#### Problem to solve
Set down verbatim the part of the listing that begins with the line containing "how these might" and ends with the line containing "## How it works", including both of those lines.

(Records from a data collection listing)
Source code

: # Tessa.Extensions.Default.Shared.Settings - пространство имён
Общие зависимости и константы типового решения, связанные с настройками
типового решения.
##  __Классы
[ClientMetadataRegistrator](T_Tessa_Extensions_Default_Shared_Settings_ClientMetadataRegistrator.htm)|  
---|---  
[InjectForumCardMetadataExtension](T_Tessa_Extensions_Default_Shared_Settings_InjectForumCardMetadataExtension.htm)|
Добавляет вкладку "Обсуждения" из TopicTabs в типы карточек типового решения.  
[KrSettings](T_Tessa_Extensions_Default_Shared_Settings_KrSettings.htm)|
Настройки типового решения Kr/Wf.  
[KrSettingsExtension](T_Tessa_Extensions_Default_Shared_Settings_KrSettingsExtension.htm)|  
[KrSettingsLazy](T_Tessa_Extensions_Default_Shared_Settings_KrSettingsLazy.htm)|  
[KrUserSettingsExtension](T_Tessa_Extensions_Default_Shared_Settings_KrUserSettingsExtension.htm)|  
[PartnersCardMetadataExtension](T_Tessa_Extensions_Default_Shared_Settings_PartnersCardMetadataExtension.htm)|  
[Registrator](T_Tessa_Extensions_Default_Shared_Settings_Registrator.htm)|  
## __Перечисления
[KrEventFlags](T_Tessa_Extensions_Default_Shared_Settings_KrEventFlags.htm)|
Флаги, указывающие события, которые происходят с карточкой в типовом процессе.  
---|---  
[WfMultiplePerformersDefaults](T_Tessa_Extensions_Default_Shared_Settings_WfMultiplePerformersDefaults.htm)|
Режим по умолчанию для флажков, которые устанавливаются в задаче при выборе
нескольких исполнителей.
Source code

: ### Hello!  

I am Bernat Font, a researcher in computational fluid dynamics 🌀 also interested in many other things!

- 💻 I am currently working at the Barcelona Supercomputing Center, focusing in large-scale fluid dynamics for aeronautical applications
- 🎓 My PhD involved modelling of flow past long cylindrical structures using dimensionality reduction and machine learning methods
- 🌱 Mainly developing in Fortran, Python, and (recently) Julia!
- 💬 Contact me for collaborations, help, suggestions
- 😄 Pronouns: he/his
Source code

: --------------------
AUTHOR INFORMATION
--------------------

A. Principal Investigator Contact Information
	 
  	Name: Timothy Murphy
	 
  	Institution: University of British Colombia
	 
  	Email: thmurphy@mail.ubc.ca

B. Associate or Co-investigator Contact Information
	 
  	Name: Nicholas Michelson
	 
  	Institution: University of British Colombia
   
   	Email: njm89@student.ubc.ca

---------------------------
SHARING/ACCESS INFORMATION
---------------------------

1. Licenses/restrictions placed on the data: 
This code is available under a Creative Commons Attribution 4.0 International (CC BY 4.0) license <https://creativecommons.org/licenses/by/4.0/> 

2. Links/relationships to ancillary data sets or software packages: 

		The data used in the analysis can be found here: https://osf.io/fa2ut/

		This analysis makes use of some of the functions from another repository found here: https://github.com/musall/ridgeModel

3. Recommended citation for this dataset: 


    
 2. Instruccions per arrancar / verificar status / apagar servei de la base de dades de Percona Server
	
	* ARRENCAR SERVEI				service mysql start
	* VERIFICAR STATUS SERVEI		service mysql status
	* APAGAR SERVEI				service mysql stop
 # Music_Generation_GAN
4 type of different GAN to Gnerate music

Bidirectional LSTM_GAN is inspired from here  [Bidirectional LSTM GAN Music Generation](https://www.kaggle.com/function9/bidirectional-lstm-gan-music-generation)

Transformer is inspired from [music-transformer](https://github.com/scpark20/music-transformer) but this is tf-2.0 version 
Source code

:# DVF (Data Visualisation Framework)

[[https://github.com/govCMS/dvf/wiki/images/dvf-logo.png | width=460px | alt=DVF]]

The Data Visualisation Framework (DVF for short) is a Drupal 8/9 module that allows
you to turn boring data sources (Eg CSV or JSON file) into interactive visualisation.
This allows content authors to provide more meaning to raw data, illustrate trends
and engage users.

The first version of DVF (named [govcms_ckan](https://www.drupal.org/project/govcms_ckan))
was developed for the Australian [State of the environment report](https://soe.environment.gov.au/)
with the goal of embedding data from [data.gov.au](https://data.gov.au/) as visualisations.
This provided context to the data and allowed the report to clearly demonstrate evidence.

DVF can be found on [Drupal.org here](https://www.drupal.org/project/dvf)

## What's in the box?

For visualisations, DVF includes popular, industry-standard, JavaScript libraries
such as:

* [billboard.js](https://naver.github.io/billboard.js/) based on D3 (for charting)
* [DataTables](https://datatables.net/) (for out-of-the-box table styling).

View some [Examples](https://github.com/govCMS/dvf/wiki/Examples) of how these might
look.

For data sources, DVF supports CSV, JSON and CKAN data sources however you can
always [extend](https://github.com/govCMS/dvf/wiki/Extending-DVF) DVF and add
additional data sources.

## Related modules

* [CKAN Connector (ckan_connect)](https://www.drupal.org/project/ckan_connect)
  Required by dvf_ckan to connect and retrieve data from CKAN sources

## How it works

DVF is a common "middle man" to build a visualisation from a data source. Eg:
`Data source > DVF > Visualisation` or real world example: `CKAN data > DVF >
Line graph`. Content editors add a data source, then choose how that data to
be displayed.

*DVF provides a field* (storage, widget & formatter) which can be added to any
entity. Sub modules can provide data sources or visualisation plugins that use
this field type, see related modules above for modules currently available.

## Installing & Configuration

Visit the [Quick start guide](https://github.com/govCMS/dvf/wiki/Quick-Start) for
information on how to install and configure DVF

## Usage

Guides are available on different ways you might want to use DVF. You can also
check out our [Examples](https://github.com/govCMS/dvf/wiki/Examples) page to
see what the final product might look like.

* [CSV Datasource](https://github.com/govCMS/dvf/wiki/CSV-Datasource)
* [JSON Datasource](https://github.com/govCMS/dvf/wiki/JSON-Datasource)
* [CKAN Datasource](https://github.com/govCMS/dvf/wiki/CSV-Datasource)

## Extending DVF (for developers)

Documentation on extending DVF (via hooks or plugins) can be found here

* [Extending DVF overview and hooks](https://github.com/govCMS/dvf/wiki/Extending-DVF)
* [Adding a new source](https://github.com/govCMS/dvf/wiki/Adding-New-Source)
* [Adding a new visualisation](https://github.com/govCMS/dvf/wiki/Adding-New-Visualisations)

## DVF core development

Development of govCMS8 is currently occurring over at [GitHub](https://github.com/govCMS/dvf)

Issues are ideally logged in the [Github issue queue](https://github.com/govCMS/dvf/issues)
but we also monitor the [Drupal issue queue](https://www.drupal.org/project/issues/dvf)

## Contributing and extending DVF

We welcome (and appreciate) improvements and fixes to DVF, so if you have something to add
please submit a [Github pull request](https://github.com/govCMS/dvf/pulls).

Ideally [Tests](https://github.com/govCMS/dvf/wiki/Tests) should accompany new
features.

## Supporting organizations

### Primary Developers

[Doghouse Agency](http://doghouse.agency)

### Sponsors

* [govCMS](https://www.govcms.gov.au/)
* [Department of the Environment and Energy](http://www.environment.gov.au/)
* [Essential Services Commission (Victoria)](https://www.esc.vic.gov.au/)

#### Problem solution
View some [Examples](https://github.com/govCMS/dvf/wiki/Examples) of how these might
look.

For data sources, DVF supports CSV, JSON and CKAN data sources however you can
always [extend](https://github.com/govCMS/dvf/wiki/Extending-DVF) DVF and add
additional data sources.

## Related modules

* [CKAN Connector (ckan_connect)](https://www.drupal.org/project/ckan_connect)
  Required by dvf_ckan to connect and retrieve data from CKAN sources

## How it works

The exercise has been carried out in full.